═══ Excerpt to read ═══
Rebirth of IMSAI

From: Richard Erlacher <edick_at_idcomm.com>
Date: Mon Mar 29 19:40:19 1999

please see comments imbedded below.

regards,

Dick

-----Original Message-----
From: Allison J Parent <allisonp_at_world.std.com>
To: Discussion re-collecting of classic computers
<classiccmp_at_u.washington.edu>
Date: Monday, March 29, 1999 5:30 PM
Subject: Re: Rebirth of IMSAI


><signals? I guess it's no wonder people liked the 8085, with its silly
muxed
><data/address bus better than the 8080 . . .
>
>The 8085 had different control signals, didn't require 3 voltages, a clock
>chip, a bus control chip, was faster and allowed better memory timing.


Yes, but, moreover, it had two signals to tell you when to read and when to
write, and it had two signals telling you whether your target was memory or
I/O. The fact that it had those essentially useless (for this environment)
multi-level interrupts internally, or that it had the bizzarre (for the
time) serial I/O on chip, was relatively uninteresting in light of the
benefits of fewer power supplies, faster operation, internal clock
generation, less critical timing, and lower parts count.

><Soooo . . . the signals were named the same also, eh? pSYNC, /pWR, sMEMR,
><etc???
>
>Follow them back to the 8080. it should answer themselves. Also the 8080
>muxed status on the data bus at the early part of the cycle so the control
>signals reflect the raw 8080 status and control for the most part.
═══ Available data ═══
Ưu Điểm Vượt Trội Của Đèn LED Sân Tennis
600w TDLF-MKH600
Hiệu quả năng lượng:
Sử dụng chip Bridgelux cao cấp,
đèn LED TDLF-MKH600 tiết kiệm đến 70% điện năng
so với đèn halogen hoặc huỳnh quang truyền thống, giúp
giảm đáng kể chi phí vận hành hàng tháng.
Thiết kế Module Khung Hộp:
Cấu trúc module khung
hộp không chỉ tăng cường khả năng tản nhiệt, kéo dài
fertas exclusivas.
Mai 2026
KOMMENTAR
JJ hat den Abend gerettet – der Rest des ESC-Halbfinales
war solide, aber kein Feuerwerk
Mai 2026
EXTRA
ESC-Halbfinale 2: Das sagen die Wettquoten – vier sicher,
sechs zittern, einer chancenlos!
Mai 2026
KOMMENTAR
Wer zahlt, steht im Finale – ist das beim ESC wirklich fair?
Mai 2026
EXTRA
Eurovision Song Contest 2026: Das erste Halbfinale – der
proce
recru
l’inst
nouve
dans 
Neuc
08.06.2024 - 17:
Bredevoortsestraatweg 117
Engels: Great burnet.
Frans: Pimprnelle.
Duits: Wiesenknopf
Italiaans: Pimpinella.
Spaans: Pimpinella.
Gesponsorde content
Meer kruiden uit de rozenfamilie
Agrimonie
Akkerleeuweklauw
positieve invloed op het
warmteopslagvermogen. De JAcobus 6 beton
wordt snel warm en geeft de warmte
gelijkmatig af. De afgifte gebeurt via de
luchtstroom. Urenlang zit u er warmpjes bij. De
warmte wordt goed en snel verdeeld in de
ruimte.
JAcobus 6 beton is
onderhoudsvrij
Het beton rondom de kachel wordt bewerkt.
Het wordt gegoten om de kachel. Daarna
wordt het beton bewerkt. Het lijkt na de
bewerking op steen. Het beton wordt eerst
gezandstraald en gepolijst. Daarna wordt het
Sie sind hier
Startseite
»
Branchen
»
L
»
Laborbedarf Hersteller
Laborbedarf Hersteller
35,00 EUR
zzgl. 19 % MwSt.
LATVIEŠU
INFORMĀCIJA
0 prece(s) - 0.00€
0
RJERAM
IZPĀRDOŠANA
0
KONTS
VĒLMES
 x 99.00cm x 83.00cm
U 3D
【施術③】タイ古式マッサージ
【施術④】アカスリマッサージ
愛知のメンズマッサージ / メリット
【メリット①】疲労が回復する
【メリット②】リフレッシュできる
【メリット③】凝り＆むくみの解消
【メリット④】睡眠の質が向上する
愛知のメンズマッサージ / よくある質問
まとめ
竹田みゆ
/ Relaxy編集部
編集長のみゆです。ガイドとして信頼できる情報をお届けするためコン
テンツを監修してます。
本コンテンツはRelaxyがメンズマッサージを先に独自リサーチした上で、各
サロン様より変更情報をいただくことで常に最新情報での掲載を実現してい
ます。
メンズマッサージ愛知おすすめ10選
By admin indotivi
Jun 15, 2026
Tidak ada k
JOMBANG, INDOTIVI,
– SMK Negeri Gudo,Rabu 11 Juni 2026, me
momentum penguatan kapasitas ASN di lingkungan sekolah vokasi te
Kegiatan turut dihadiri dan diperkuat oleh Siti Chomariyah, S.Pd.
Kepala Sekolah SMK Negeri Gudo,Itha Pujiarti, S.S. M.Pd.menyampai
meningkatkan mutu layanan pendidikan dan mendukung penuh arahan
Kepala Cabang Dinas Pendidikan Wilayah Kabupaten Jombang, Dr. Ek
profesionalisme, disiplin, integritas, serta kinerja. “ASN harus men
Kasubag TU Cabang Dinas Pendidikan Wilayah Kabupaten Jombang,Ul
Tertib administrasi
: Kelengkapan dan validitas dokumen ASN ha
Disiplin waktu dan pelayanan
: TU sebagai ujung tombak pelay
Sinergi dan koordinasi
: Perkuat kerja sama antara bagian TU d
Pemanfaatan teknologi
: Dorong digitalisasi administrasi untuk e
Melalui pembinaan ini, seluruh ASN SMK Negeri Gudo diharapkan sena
═══
Problems to work on:
1. Answer these questions from the IMSAI message:
(a) What date and time are given for Richard Erlacher's message?
(b) Early in the cycle, what did the 8080 multiplex onto the data bus?
(c) Which two on-chip features of the 8085 does Erlacher call relatively uninteresting?
2. Carry on the IMSAI message from where it stops.
The stored data entries are not needed for this work.

Responses by task:
1.
(a) Mon Mar 29 19:40:19 1999.
(b) Status.
(c) The multi-level interrupts and the serial I/O.

2.
Unfortunately, all my 8080's appear on Multibus-I cards. I've NEVER owned
an S-100 8080 CPU. In fact, it wasn't until there were some single-board
computer boards on the S-100, e.g. SD Sales' SBC-100 that I even considered
using S-100 for anything.

>That's why board with 8085 and Z80 had all sorts of screwy logic to take
>their mostly decoded controls and encode them.


I certainly agree on that one! Half the logic on most of my later CPU cards
was dedicted to making the processor create the 8080-compatible signals
required for the bus. It takes less logic to implement a floppy controller,
two serial ports, a parallel port or two, and a full compliment of DRAM on
an S-100 board than it takes to make the a Z-80 or 8085 appear to the bus to
be an 8080.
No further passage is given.